## Objetivo da tarefa:
Copie fielmente, linha por linha, o texto de todos os itens abaixo. Por favor, deixe as imagens de fora da resposta.

## Dados fornecidos:

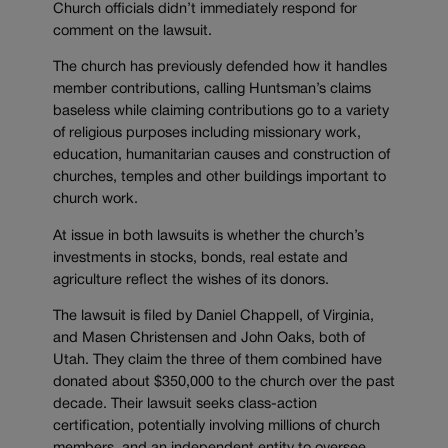
Church officials didn’t immediately respond for
comment on the lawsuit.
The church has previously defended how it handles
member contributions, calling Huntsman’s claims
baseless while claiming contributions go to a variety
of religious purposes including missionary work,
education, humanitarian causes and construction of
churches, temples and other buildings important to
church work.
At issue in both lawsuits is whether the church’s
investments in stocks, bonds, real estate and
agriculture reflect the wishes of its donors.
The lawsuit is filed by Daniel Chappell, of Virginia,
and Masen Christensen and John Oaks, both of
Utah. They claim the three of them combined have
donated about $350,000 to the church over the past
decade. Their lawsuit seeks class-action
certification, potentially involving millions of church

## Resposta à tarefa:
Church officials didn’t immediately respond for
comment on the lawsuit.
The church has previously defended how it handles
member contributions, calling Huntsman’s claims
baseless while claiming contributions go to a variety
of religious purposes including missionary work,
education, humanitarian causes and construction of
churches, temples and other buildings important to
church work.
At issue in both lawsuits is whether the church’s
investments in stocks, bonds, real estate and
agriculture reflect the wishes of its donors.
The lawsuit is filed by Daniel Chappell, of Virginia,
and Masen Christensen and John Oaks, both of
Utah. They claim the three of them combined have
donated about $350,000 to the church over the past
decade. Their lawsuit seeks class-action
certification, potentially involving millions of church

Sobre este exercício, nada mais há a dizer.